第一点は、第10章「有形固定資産」と同様、認識後の測定について「再評価モデル(定期的に公正価値により再評価する)」の選択肢がなく、「原価モデル(取得原価ベース)」のみとなっている点です。但し、企業はその公正価値が信頼性をもって測定できる場合には、公正価値およびその算定基礎について財務諸表注記において開示することができるとされています(第181項)。
第二点は、耐用年数を確定できない無形資産については、10年にわたり償却を実施すると明記されている点です(第188項)。なお、フル版にはこのような規定がなく、耐用年数を確定できない無形資産は償却しないこととされています。

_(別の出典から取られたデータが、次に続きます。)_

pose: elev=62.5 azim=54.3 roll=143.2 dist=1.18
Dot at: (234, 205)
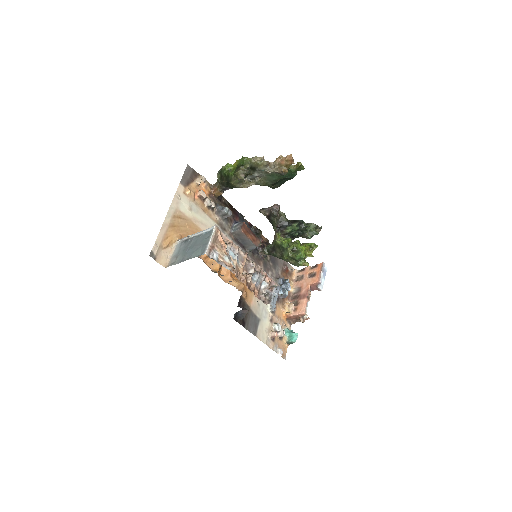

第12章 「投資不動産」 内容概説はマザーブレイン2011年9月号に掲載
フル版・TAS第40号「投資不動産」との大きな違いは、以下の点です。
投資不動産についても、認識後の測定について「公正価値モデル(毎期末に公正価値で再評価し、差額は損益計算書チャージする)」の選択肢はなく、「原価モデル(取得原価ベース)」のみとなっています。
また、フル版においては投資不動産に「原価モデル」を採用した場合においても公正価値を注記することが義務づけられています(TAS第40号「投資不動産」第79項の開示項目)が、当基準においては、その公正価値が信頼性をもって測定できる場合には、公正価値およびその算定基礎について財務諸表注記において開示することができる(第213項)とされ、開示項目(第218項)として義務づけられてはいないようです。
第13章 「借入費用」 内容概説はマザーブレイン2011年10月号に掲載
フル版・TAS第23号「借入費用」との大きな違いはありません。フル版においても当基準においても、資産の取得のための借入費用のうち「適格資産」の取得、建設、または生産に直接関連する借入費用は、資産化しなければならないとされています。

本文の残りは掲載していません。